Collection entries:
______
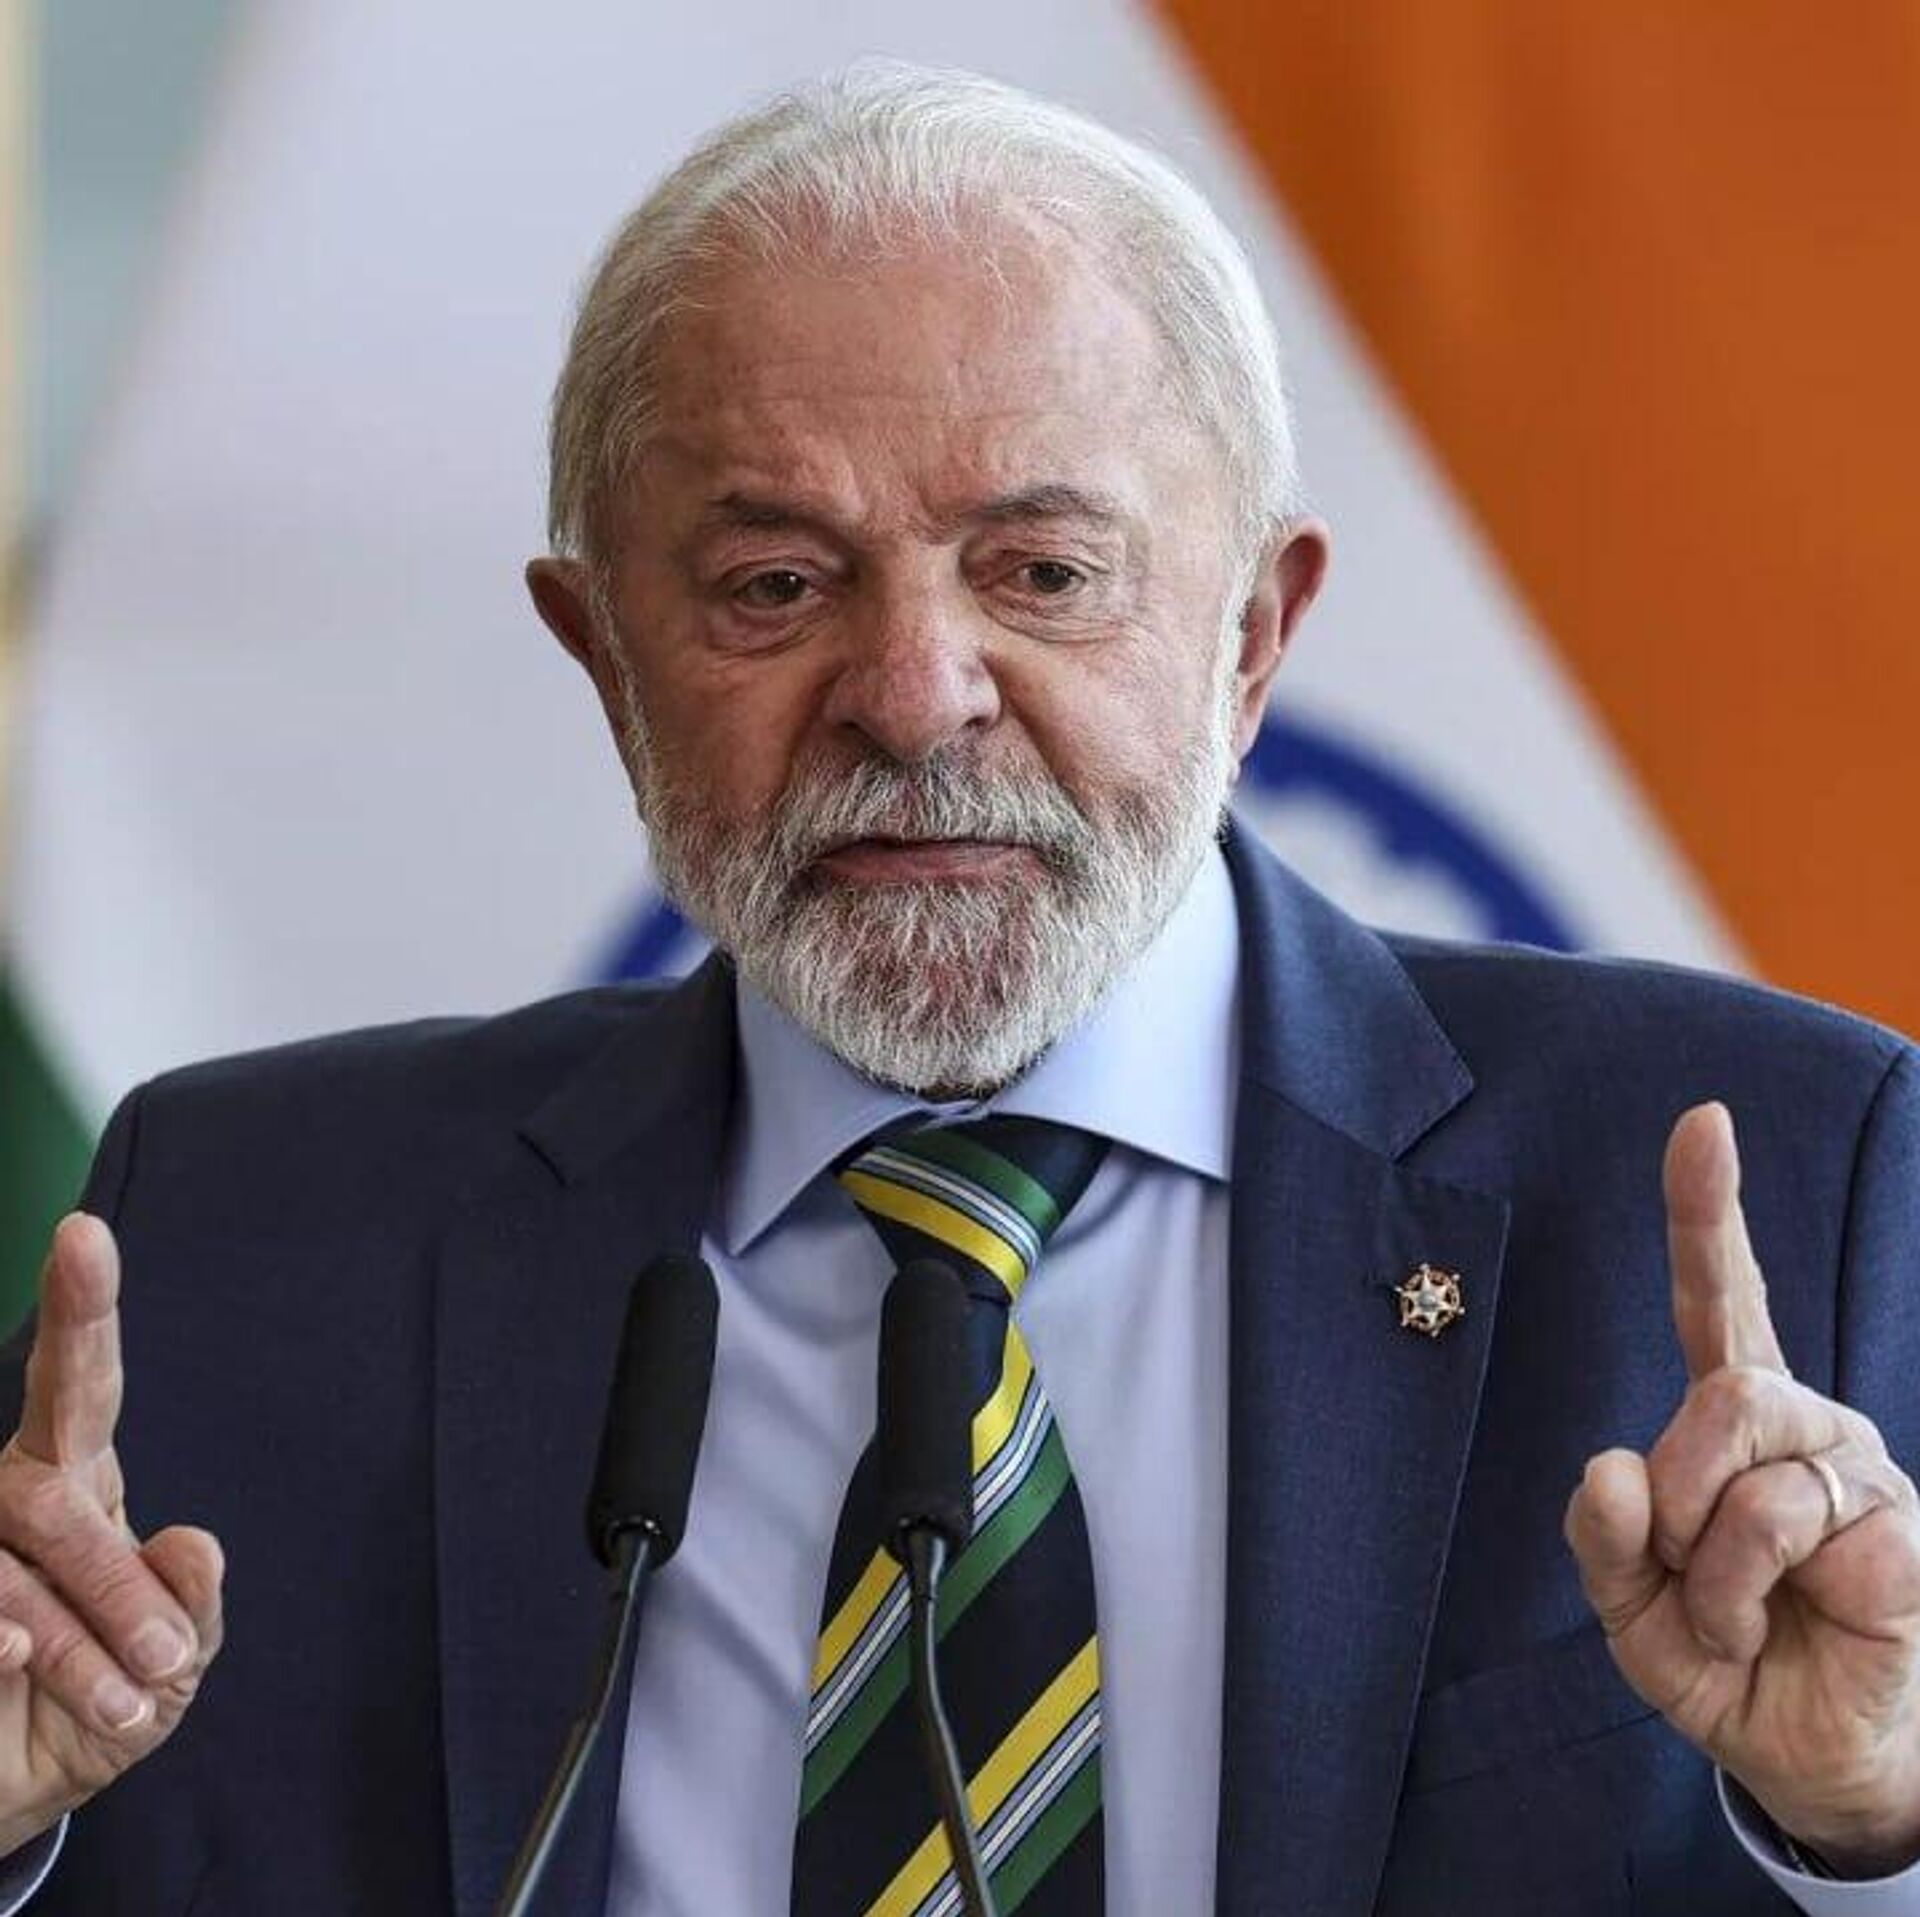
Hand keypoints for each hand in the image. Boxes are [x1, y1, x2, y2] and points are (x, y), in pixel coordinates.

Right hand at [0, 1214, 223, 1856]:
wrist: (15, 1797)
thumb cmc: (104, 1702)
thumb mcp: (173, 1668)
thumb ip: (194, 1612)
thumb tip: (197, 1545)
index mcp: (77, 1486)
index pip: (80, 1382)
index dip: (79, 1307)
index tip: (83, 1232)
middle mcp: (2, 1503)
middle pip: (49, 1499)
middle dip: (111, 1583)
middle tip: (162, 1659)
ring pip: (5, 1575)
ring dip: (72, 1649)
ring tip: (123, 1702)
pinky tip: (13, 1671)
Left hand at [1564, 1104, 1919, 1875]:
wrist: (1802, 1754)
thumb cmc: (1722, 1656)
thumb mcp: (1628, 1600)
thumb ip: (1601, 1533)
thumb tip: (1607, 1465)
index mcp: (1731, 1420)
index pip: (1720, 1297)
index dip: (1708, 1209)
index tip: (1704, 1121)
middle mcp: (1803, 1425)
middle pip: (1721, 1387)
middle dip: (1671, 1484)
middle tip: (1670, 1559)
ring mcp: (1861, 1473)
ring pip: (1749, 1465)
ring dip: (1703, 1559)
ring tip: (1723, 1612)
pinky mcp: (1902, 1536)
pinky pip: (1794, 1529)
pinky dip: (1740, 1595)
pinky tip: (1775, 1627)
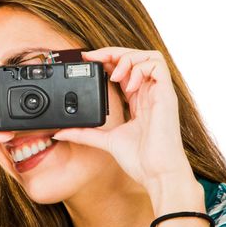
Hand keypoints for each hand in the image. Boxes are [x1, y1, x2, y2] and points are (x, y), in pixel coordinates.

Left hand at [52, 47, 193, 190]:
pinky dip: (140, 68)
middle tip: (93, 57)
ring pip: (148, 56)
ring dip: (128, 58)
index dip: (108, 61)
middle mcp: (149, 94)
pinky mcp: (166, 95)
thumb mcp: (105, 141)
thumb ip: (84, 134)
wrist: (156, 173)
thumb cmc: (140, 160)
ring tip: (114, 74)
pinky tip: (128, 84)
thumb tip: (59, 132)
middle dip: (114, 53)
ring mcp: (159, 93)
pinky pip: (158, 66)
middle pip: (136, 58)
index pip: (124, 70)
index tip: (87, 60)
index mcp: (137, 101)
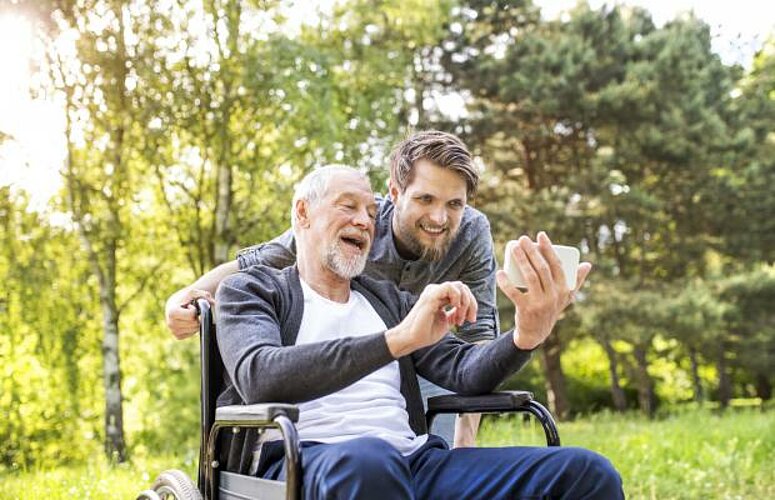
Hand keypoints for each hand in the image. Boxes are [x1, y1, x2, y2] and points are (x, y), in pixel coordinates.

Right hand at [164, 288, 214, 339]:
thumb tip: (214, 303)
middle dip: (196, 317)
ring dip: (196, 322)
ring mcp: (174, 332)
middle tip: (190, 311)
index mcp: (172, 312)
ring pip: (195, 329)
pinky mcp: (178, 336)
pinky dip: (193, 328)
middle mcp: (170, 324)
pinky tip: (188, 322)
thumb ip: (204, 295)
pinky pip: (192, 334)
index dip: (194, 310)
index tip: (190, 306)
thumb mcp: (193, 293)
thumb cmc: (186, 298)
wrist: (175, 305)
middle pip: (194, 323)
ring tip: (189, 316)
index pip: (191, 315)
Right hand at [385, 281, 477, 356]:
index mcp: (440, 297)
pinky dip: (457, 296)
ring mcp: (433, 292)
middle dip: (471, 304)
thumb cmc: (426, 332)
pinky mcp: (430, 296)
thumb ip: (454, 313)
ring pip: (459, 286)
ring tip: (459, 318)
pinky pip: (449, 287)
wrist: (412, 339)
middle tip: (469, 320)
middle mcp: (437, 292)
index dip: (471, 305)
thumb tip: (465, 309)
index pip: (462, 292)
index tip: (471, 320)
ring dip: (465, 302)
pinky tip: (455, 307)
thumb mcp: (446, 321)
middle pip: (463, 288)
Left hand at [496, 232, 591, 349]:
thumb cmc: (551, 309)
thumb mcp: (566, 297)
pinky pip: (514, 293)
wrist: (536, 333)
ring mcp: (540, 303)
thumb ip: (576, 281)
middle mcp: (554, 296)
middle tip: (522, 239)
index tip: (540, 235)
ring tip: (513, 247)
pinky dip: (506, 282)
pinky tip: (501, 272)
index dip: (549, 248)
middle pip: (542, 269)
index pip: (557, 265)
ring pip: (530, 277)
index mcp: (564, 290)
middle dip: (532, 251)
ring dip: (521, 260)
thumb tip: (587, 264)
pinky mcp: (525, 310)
______
- _YOUR GOAL_
All that the answer may hold is the lines from the one with "thumb tip: (465, 309)" through the end of the data, set down exactly as they appear.

- _SOLUTION FOR THIS PROBLEM_
thumb tip: (465, 309)
index pip: (462, 292)
index tip: (471, 320)
ring dip: (465, 302)
pinky tip: (455, 307)
thumb mcp: (446, 321)
middle pip: (463, 288)
Left hand at [496, 232, 591, 349]:
thumb cmc: (551, 309)
thumb mcp: (566, 297)
pinky pip: (514, 293)
wrist: (536, 333)
ring mcp: (540, 303)
thumb ip: (576, 281)
middle mcp: (554, 296)
middle tip: (522, 239)
index tip: (540, 235)
ring tip: (513, 247)
pinky dip: (506, 282)
pinky tip: (501, 272)
index dip: (549, 248)
middle pip: (542, 269)
index pip: (557, 265)
ring pip: (530, 277)
index mcp: (564, 290)
middle dip: (532, 251)
ring dip: (521, 260)
thumb tip: (587, 264)
pinky mcp: (525, 310)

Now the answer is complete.